5. Eiser beroept zich op de omstandigheid dat hij de vog nodig heeft ter verkrijging van een verlenging van zijn busvergunning. Volgens eiser is het niet afgeven van de vog in strijd met het vertrouwensbeginsel en het evenredigheidsbeginsel. Daartoe voert hij aan dat hij ter verkrijging van zijn vorige busvergunning geen vog heeft behoeven over te leggen. Hij betoogt verder dat de nadelige gevolgen van de weigering de vog af te geven voor hem onevenredig zwaar zijn. In dit verband voert hij aan dat hij door de weigering zijn baan als buschauffeur en daarmee zijn enige inkomstenbron zal verliezen en dat daardoor zijn gezin afhankelijk zal worden van de onderstand.
5.1
Het beroep op het vertrouwensbeginsel treft geen doel, reeds omdat niet is gebleken dat verweerder aan eiser eerder een vog heeft afgegeven. Verweerder is ook niet het voor de verlening van busvergunningen bevoegde bestuursorgaan, zodat mogelijk gewekte verwachtingen bij eerdere verlening daarvan – wat daar ook van zij – in ieder geval verweerder niet kunnen binden.
5.2
Voorts staat op grond van de Beleidsnota de vermelde onherroepelijke veroordeling in de weg aan afgifte van de vog, wat niet door eiser is bestreden. Nu er ook geen grond is voor het oordeel dat de Beleidsnota in zoverre een redelijke beleidsbepaling te buiten gaat, moet verweerder worden geacht op goede gronden te hebben aangenomen dat tegen eiser bezwaren bestaan die eraan in de weg staan hem de vog te verlenen.
5.3
Dat eiser niet als buschauffeur zal kunnen werken, met alle gevolge van dien, kan niet worden aangemerkt als bijzondere omstandigheid op grond waarvan verweerder de vog niettemin had moeten verlenen. Verweerder is immers bij gebleken bezwaren gehouden zonder een nadere belangenafweging de vog te weigeren. Het beroep op het evenredigheidsbeginsel kan dus evenmin slagen.
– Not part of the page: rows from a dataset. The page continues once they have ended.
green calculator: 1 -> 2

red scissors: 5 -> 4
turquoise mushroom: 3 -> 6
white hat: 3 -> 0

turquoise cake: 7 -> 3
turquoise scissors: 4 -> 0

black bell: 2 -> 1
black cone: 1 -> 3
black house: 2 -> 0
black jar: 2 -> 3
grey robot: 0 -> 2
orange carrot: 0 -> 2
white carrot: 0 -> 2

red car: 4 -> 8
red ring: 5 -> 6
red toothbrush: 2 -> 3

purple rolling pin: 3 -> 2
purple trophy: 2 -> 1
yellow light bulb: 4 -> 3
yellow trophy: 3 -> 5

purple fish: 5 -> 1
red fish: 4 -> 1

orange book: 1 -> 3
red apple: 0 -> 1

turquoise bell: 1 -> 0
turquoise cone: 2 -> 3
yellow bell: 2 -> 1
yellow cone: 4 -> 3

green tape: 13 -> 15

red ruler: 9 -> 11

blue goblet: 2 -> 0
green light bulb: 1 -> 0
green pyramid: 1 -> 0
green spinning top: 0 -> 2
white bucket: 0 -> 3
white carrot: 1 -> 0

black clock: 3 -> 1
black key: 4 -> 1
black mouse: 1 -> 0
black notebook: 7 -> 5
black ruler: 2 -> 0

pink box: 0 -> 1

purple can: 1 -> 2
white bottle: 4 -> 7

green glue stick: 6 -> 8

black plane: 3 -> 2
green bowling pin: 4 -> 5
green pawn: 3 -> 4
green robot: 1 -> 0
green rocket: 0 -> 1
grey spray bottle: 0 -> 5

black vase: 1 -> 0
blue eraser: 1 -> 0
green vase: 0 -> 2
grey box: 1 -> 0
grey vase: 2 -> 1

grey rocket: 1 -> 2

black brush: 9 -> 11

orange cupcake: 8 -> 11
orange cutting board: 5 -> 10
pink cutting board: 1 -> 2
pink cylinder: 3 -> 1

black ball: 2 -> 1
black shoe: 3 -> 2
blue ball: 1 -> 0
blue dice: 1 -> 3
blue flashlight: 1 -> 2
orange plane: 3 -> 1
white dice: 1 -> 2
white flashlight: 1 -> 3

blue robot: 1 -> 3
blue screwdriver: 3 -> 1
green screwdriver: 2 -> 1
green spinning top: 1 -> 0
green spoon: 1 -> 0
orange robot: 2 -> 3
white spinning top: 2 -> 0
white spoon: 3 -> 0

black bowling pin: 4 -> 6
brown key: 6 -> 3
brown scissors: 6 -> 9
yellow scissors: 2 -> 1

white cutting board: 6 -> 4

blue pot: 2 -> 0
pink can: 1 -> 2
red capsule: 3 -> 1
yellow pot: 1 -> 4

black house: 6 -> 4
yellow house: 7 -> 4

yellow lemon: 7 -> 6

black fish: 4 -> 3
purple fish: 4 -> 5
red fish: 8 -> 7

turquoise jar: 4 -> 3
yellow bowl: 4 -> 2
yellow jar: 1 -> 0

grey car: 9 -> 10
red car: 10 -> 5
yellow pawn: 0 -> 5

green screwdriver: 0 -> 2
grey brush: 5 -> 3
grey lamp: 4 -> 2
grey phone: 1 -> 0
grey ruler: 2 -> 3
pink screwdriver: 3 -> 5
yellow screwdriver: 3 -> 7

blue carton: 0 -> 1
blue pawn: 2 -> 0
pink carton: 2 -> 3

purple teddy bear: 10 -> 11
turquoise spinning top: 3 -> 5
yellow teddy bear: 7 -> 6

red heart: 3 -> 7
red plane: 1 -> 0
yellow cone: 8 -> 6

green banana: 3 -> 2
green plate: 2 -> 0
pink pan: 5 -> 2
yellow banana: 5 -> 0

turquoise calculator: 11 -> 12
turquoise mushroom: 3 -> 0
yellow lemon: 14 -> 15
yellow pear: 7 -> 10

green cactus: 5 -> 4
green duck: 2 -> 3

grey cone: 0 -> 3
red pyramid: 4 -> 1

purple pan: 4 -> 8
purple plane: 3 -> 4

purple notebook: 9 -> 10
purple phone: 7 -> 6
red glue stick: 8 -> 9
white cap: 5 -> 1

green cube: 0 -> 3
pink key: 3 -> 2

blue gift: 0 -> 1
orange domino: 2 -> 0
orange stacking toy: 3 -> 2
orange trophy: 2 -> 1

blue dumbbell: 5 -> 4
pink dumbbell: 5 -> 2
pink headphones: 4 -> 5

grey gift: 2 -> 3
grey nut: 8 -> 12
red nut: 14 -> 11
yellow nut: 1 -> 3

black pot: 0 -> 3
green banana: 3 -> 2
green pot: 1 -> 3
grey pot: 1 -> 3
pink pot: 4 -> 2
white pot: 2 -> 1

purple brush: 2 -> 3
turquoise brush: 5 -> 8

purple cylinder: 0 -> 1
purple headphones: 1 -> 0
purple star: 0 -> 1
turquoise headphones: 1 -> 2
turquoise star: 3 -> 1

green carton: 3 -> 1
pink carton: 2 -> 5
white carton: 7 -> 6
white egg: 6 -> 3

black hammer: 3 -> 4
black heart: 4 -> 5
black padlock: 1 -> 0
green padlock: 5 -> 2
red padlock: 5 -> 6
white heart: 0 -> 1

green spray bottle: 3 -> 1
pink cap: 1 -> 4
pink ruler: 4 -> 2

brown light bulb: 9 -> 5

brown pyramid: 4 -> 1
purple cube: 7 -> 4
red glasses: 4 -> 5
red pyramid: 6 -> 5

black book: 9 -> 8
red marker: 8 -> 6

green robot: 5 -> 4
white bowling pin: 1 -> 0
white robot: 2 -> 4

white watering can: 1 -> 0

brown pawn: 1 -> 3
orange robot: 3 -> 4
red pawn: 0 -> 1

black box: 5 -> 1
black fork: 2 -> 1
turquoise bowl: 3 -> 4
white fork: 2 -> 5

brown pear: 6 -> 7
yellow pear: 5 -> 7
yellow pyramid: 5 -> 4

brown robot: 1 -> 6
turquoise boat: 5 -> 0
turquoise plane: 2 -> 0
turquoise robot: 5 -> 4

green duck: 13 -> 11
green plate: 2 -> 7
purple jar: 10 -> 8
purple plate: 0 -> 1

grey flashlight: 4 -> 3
6. De slotsom is dat het beroep niet slaagt en het bestreden besluit in stand kan worden gelaten.
7. Het Gerecht ziet geen aanleiding voor een proceskostenveroordeling.

Beslissing

Het Gerecht verklaart het beroep ongegrond.
Aldus vastgesteld door mr. D. Haan en uitgesproken in het openbaar op
30 september 2016 te Curaçao, in aanwezigheid van de griffier.
Tegen deze beslissing staat hoger beroep open binnen
zes wekenna kennisgeving van deze uitspraak. Zie hoofdstuk 5 van de Lar.